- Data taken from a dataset
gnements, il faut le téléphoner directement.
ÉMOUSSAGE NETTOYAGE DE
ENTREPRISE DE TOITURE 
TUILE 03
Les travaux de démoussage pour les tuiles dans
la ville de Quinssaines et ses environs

- About this task
Pull out every line of the data above that contains the string "pour". Letter case counts when matching.

- Task response
Les travaux de démoussage pour les tuiles dans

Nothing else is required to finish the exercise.